24 August 2012, by Rhodri Karim
In 1982, turning on your brand new computer would have brought you to a rather blank screen. Your machine would have sat there, cursor blinking, waiting for your instructions. After a few faltering keystrokes, you might have been able to conjure up a number-guessing game. As an introduction to computing, it all sounds rather unimpressive when compared against the hyper-connected 3D gaming powerhouses we now carry around in our pockets. But it illustrates one very important concept: a computer is nothing without a human to program it.
Today, we find ourselves surrounded by technology that is immensely capable and yet unfathomably complex. That blinking cursor has been replaced by commercial concerns: app stores, social networks and irate birds. While it’s fantastic that more people than ever have access to the Internet and the power of a computer, direct access to that power is missing. As a result, users feel subject to the capricious whims of their devices, and engagement with programming and computer science is abysmally low.
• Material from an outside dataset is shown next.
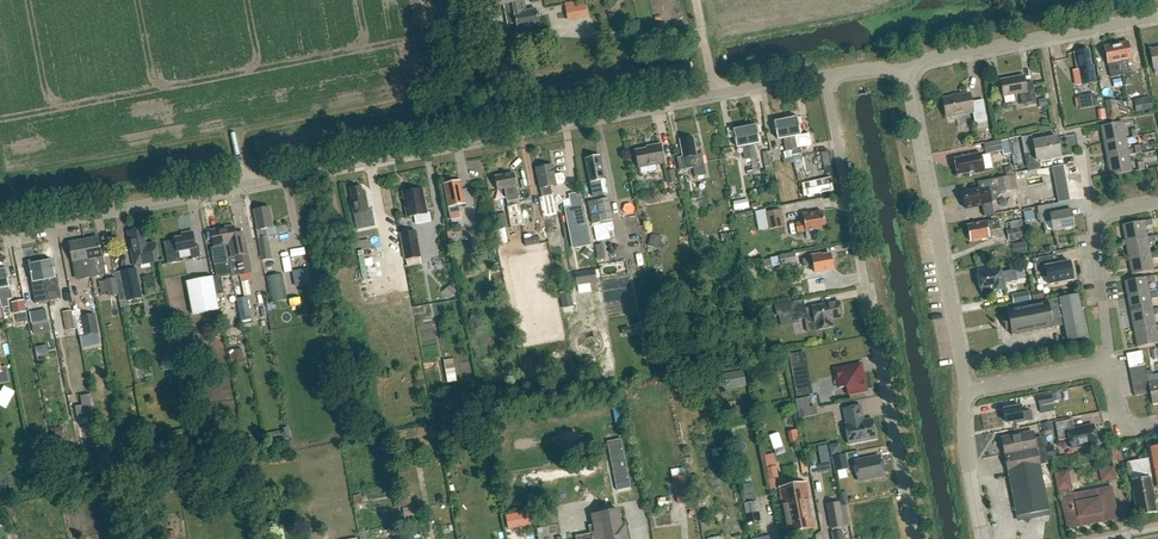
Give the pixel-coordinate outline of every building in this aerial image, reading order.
[(485,9),(507,4),(508,12),(506,13),(508,25),(516,23),(517,30),(539,25),(536,10),(524,12),(522,1),(524,1),(524,0),(483,0),(485,9)] [(566,20),(586,16),(583,0),(573,0),(562,2),(566,20)] [(1116,45),(1122,76),(1124,86),(1132,85),(1131,76),(1133,76),(1132,71),(1129,72),(1127,60),(1131,59),(1128,42),(1116,45)] [(1122,76),(1116,45),(1104,47),(1108,64),(1108,63),(1111,78),(1122,76)] [(1150,50),(1154,69),(1157,68),(1157,49),(1150,50)] [(1091,67),(1088,50),(1075,52),(1078,69),(1080,69),(1082,84),(1095,82),(1092,66),(1091,67)] [(1026,84),(1024,75),(1001,80),(1004,96),(1020,93),(1021,98),(1022,105),(1036,102),(1035,95),(1033,82),(1026,84)] [(1120,78),(1111,80),(1113,88),(1121,86),(1120,78)] [(972,102),(970,93),(943,99),(946,117),(973,112),(975,124),(988,121),(983,99),(972,102)] [(1079,109),(1096,107),(1093,94),(1077,97),(1079,109)] [(1136,112),(1152,109),(1150,97),(1134,100),(1136,112)] [(1118,117),(1115,102),(1115,100),(1104,102),(1107,119),(1118,117)] [(786,120),(792,151),(797,150),(795,137),(801,136),(799,128),(800,128),(799,125),(800,125),(799,118),(797,118),(786,120)] [(787,152),(792,151),(786,120),(775,122),(775,123),(773,123),(775,130),(776,130),(776,132),(777,132),(778,140),(784,139),(787,152)] [(1105,143),(1126,139),(1123,122),(1102,126),(1105,143)] [(756,158),(756,157),(754,145),(759,144),(758,136),(759,136),(758,133),(759,133),(758,126),(756,126),(745,128),(751,159),(756,158)] [(751,159),(745,128),(734,130),(734,131),(732,131),(734,138),(735,138),(735,140),(736,140),(737,148),(743,147),(746,160),(751,159)] [(1028,171),(1040,169),(1039,160),(1061,156),(1057,137),(1032,142),(1034,152),(1024,154),(1028,171)] [(694,147),(692,138),(681,140),(683,150),(682,150),(683,157),(677,158),(680,171),(693,168),(695,177),(706,175),(704,166),(702,154),(696,155),(695,147),(694,147)] [(1126,139),(1105,143),(1108,159),(1129,155),(1126,139)] [(1011,153),(1008,140),(1001,141),(1000,140),(983,143),(986,155),(1002,151),(1002,155),(1011,153)] [(639,168),(664,163),(661,144),(647,146),(648,148),(636,150),(639,168)] [(765,167),(773,165),(770,151),(762,152),(765,167)] [(985,171),(981,153),(954,159),(958,175),(975,171),(975,173),(985,171)] [(1129,155),(1108,159),(1111,176),(1132,172),(1129,155)] [(587,159),(589,170),(587,171),(592,198),(602,196),(601,196),(608,195),(606,180),(604,181),(602,169),(601,169),(599,157),(587,159)] [(756,158),(751,159),(753,169),(759,168),(757,157),(756,157),(756,158)] [(1024,163),(1014,165),(1015,172),(1025,171),(1024,163)] [(1063,165),(1055,167),(1057,178),(1065,177),(1063,165)] [(554,175),(552,166),(537,169),(541,188),(542,197),(553,195),(551,186),(556,185),(556,184),(563,183),(565,181),(564,175),(561,174),(554,175)] [(667,184),(676,183),(674,170),(665,172),(667,184)] [(515,183),(514,174),(496,177),(498,190),(505,189),(507,203),(519,201),(518,195),(516,183),(515,183)] [(999,193),(1009,191),(1006,177),(996,179),(999,193)] [(831,178),(802,184),(804,197),(833,191),(831,178)] [(459,191),(458,182),(447,185),(449,193),(446,193),(449,208),(450,214),(460,212),(459,206),(465,205),(462,190),(459,191)] [(362,192),(361,187),(351,189),(354,201),(352,202),(354,214),(355,214),(358,230),(376,227),(372,210),(369,210),(366,191),(362,192)] [(427,213),(422,189),(403,193),(408,217),(416,216),(418,224),(431,222),(429,213),(427,213)] [(991,202),(990,197),(988,189),(980,190),(980,189),(962,192),(964,200),(962,200),(963,206),(965,206),(965,208),(982,205),(984,215),(984,216),(985,216),(985,215),(992,214),(993,214),(991,202)] [(592,223),(593,223),(613,219),(608,198),(588,203),(592,223)] [(748,199),(734,202),(735,211),(750,208),(748,199)] [(1055,214),(1053,204),(1037,207),(1040,224),(1050,222),(1052,232),(1074,228),(1071,210),(1055,214)] [(510,227),(524,225),(520,205),(507,207),(510,227)] [(568,213),(575,249),(591,245),(583,206),(571,209),(568,213)] [(262,260),(272,259),(267,228),(273,227),(269,209),(255,212),(258,229),(256,229),(262,260)] [(769,230),(784,227),(781,210),(765,213),(769,230)] [(1032,211),(1023,212),(1025,225),(1034,223),(1032,211)] [(826,228),(823,212),(811,214),(810,212),(802,214),(804,222),(795,224),(797,233),(805,231),(805,232),(826,228)] [(542,215),(546,240),(556,238),(552,213),(542,215)] [(499,229),(508,228),(506,214),(496,215),(499,229)] [(997,227),(995,220),(970,225),(971,230),(969,231),(971,241),(989,237),(1001,235),(999,226),(997,227)] [(1147,238),(1145,228),(1153,226),(1152,220),(1122,226),(1126,242),(1147,238)] [(248,254),(245,239),(244,234),(236,236),(234,227),(223,229),(226,246),(230,245),(232,257),(236,256),(240,274),(252,272),(248,253),(248,254)] [(1008,241),(1025,238),(1023,227),(1006,230),(1008,241)] [(146,245),(142,229),(128,232),(134,265),(158,261),(155,243),(146,245)] [(229,262),(226,246),(223,229),(212,231),(215,247),(211,248),(215,265),(217,279),(232,276),(229,262)] [(196,245),(194,235),(193,231),(182,234),(183,237),(175,238),(175,240),(164,242),(168,264),(180,261),(178,252),(191,249),(193,259),(201,257),(199,245),(196,245)] [(406,260),(421,257),(416,231),(401,234),(406,260)] [(1150,254),(1148,244),(1156,242),(1155,236),(1147,238),(1126,242),(1129,258),(1150,254)] [(84,240),(91,277),(106,274),(98,237),(84,240)] [(83,279),(91,277),(84,240),(69,243),(73,262),(75,275),(82,274),(83,279)] [(651,240),(649,247),(659,250),(661,243),(651,240)] [(1024,242),(1012,244),(1015,255),(1026,253),(1024,242)] [(598,259),(606,259),(605,244),(597,245),(598,259)] [(587,249),(583,255),(588,258),(592,252),(587,249)] [(781,266),(797,262),(794,252),(779,255),(781,266)] [(1129,258),(1132,275),(1154,271),(1152,260),(1157,259),(1157,252),(1150,254),(1129,258)] [(834,269),(831,254),(821,256),(821,254),(812,256),(812,258),(803,260),(804,267),(813,265),(815,273),(834,269)] [(357,270),(362,269),(364,280),(378,276),(373,256),(355,260),(357,270)] [(1052,265),(1050,256),(1032,260),(1036,279),(1046,277),(1048,285),(1073,280),(1070,262),(1052,265)] [(55,277),(52,261),(41,263),(49,301),(61,298),(57,277),(55,277)] [(36,304),(49,301),(41,263),(30,265),(33,281),(32,282),(36,304)] [(141,299),(139,288),(135,268),(121,271),(126,302),(141,299)] [(1001,273),(1000,268),(978,273),(982,291),(995,288),(996,290),(1004,288),(1003,284),(1024,280),(1022,268),(1001,273)] [(0,271),(0,299),(1,302),(11,300),(9,287),(5,269),(0,271)] [(296,286),(310,284),(308,270),(293,272),(296,286)] [(577,286),(597,283),(596,270),(575,272),(577,286)] [(270,303),(287,300),(283,274),(266,277),(270,303)] [(1150,295),(1149,294),(1147,284),(1155,282),(1154,276),(1125,282),(1128,299),(1150,295)] [(108,296),(118,294),(116,278),(105,279),(108,296)] [(194,315),(220,310),(213,278),(187,283),(194,315)] [(1013,303),(1030,300),(1028,292),(1012,295),(1013,303)] [(1153,310),(1151,300),(1157,299),(1157,296),(1157,293),(1149,294),(1150,295),(1128,299),(1131,315),(1153,311),(1153,310)] [(1079,302),(1077,295),(1060,299),(1048,302),(1048,301),(1006,309),(1008,316),(1004,317),(1004,316),(1003,316),(1006,331),(1007,331),(1006,330),(1010,329),(1012,337),(1053,329),(1053,327),(1065,325),(1068,341),(1086,338),(1080,309),(1085,308),(1084,301),(1079,302)] [(247,298),(237,300),(241,322),(251,320),(247,298)] [(11,303),(14,314),(26,312),(24,300),(11,303)] [(780,324),(799,320),(807,318),(804,300),(777,305),(780,324)] [(816,331),(834,327),(832,319),(842,317),(840,302),(812,307),(816,331)] [(32,326),(49,323),(46,309),(29,312),(32,326)] [(1156,327),(1154,317),(1157,316),(1157,309),(1153,310),(1153,311),(1131,315),(1134,331),(1156,327)] [(65,331),(75,329),(71,310),(62,312),(65,331)] [(83,336),(98,333),(95,314),(80,317),(83,336)] [(1134,331),(1138,348),(1157,344),(1157,339),(1157,333),(1157,332),(1157,326),(1156,327),(1134,331)] [(194,332),(193,343),(203,344),(204,333),(194,332)] [(1128,361),(1143,358),(1142,351),(1126,354),(1128,361)] [(165,363),(162,363),(163,372),(178,370),(175,353),(163,355),(165,363)] [(443,358),(445,381),(454,380),(453,358),(443,358)] [(1129,368),(1144,365),(1143,358),(1128,361),(1129,368)] [(867,391),(863,374),(861,364),(851,366),(834,369),(838,388),(846,387),(848,395),(867,391)] [(1130,375),(1146,372),(1144,365),(1129,368),(1130,375)] [(1154,382),(1152,370),(1146,371),(1147,375),(1148,383),(1152,404),(1157,403),(1157,381),(1154,382)] [(744,371),(725,374),(728,390),(747,386),(744,371)] [(1132,382),(1147,379),(1146,372),(1130,375),(1132,382)] [(1133,389),(1149,386),(1147,379),(1132,382),(1133,389)] [(807,381),(794,383),(795,386),(797,397),(809,395),(807,381)] [(1149,386),(1133,389),(1134,396),(1150,393),(1149,386)] [(1039,407),(1044,406),(1054,404),(1052,394),(1037,397),(1039,407)] [(794,398),(796,417),(815,414),(814,405),(808,406),(807,396),(794,398)] [(864,421),(861,406),(844,409),(847,424),(845,424),(849,444),(876,439),(872,419),(864,421)] [(1022,413),(1021,407),(1004,410),(1006,423),(1014,422),(1015,424),(1032,421),(1030,411),(1022,413)] [(1042,431),(1052,428),(1050,420),(1040,423),(1042,431)] [(1074,429),(1072,420),(1055,423),(1059,441),(1069,439),(1071,448),(1097,443),(1093,426),(1074,429)] [(62,427),(51,429),(53,439),(64,437),(62,427)] [(799,430),(789,431),(791,443),(801,441),(799,430)] [(1037,449),(1033,433),(1001,439),(1016,516),(1049,510),(1040,465),(1044,465),(1041,448),(1037,449)] [(617,491),(631,488),(621,439),(607,442),(617,491)] [(1109,449),(1110,460),(1120,459),(1119,447),(1109,449)] [(1150,459),(1153,478),(1155,486),(1157,486),(1157,447),(1148,449),(1150,459)] [(775,454),(766,455),(768,467),(777,465),(775,454)] [(835,471),(849,468),(846,454),(832,457),(835,471)] [(817,455),(808,457),(810,466),(819,465),(817,455)] [(805,457),(799,458),(802,475),(809,473),(805,457)] [(858,481),(883,476),(880,457),(854,461),(858,481)] [(1150,478),(1153,478),(1150,459),(1142,460),(1128,463),(1131,482),(1134,499),(1135,498),(1137,509),(1138,516),(1156,512),(1152,490),(1150,478)] [(777,465),(768,467),(770,479),(779,477),(777,465)] [(1102,482),(1116,480),(1114,467),(1100,470),(1102,482)] [(1073,497),(1068,472),(1055,474),(1060,500),(1062,499),(1068,528),(1116,518),(1111,489),(1073,497)] [(677,503),(690,501),(686,475),(673,478),(677,503)] [(806,535),(807,531),(815,528),(806,482),(778,487),(787,533),(796,532),(799,536),(806,535)] [(747,523),(758,521),(755,502),(744,504),(747,523)] [(830,529),(844,526),(840,502),(826,504),(830,529)] [(503,515),(507,529),(531,523),(528,509),(503,515)] [(618,510),(592,515),(595,526),(590,527),(591,534),(577,537),(578,538),(627,538),(625,526),(621,527),(618,510)] [(842,531),(832,533),(833,538),(844,538),(842,531)]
Not too long ago, I was subjected to school ICT lessons. “Computer Literacy” was defined as being able to write a letter using a word processor, or draw a picture using the mouse. My friends and I were born just as the Internet as we know it came into being, and we grew up comfortable with how to use these machines. ICT as it was taught at school seemed irrelevant, and many of us were curious to find out how these machines worked and what they were capable of. But with no curriculum in place, our teachers didn’t have much help to offer.
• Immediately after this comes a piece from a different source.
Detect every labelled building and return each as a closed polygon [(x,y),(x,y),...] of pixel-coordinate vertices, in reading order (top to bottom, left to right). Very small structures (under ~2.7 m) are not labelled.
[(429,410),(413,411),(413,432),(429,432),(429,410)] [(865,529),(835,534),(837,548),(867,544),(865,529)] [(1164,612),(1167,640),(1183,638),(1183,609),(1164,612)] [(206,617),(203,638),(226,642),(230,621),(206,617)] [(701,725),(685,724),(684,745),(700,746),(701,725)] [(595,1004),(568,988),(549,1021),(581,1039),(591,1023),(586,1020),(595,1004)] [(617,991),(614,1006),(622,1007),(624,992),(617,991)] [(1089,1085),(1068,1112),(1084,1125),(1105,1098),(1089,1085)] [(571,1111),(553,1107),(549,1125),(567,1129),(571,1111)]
So, when I heard that Softwire were planning on running an after-school club to introduce kids to programming, I signed up right away. Not only is programming fun, cool and totally radical, but it teaches children skills that will serve them well whatever field they end up choosing. Writing a good program takes diligence, patience and a whole lot of creativity:
- Diligence, to think of all the things that computers need to be told that we (as humans) take for granted.
- Patience, not to have a tantrum at the first hurdle, but to solve and learn from problems.
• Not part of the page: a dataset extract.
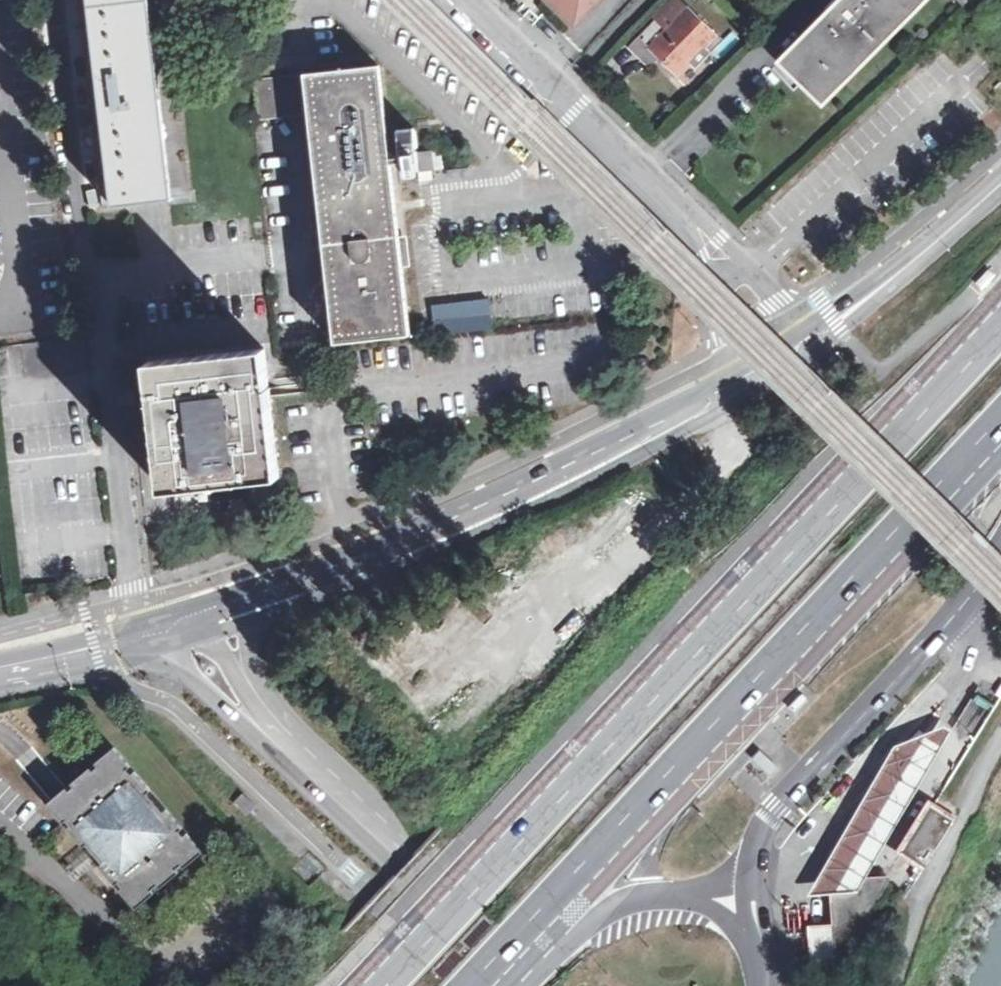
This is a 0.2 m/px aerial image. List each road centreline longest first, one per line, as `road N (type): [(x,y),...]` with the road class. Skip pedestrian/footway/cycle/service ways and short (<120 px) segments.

- Creativity, to find cunning and often stunning ways to solve or completely circumvent the problems that appear.
We would be helping the kids to write their own games, using a visual programming language called Scratch developed at MIT and designed especially for kids. Scratch takes care of tricky routines like displaying graphics or responding to keyboard input, allowing the kids to concentrate on writing the logic that will power their game. There is an entire Scratch curriculum available that leads readers through some basic concepts in programming, but we went ahead and wrote a few more based around example games so the kids could get started right away. Click here to see.
It turns out that kids are not just ketchup-smeared hyperactive maniacs. We were all pleasantly surprised by how readily they engaged with our games and began to extend them with their own ideas, and eventually write entire games on their own! Hopefully we’ve left them with an inquisitive mindset and an interest in computing that will bring them boundless joy and lucrative employment later on in life. We’ve just begun introducing the kids to the LEGO Mindstorms system, which means they will soon be building robots to shoot balls, patrol the room and more! If we survive the resulting revolution, we’ll keep you updated with how they’re doing.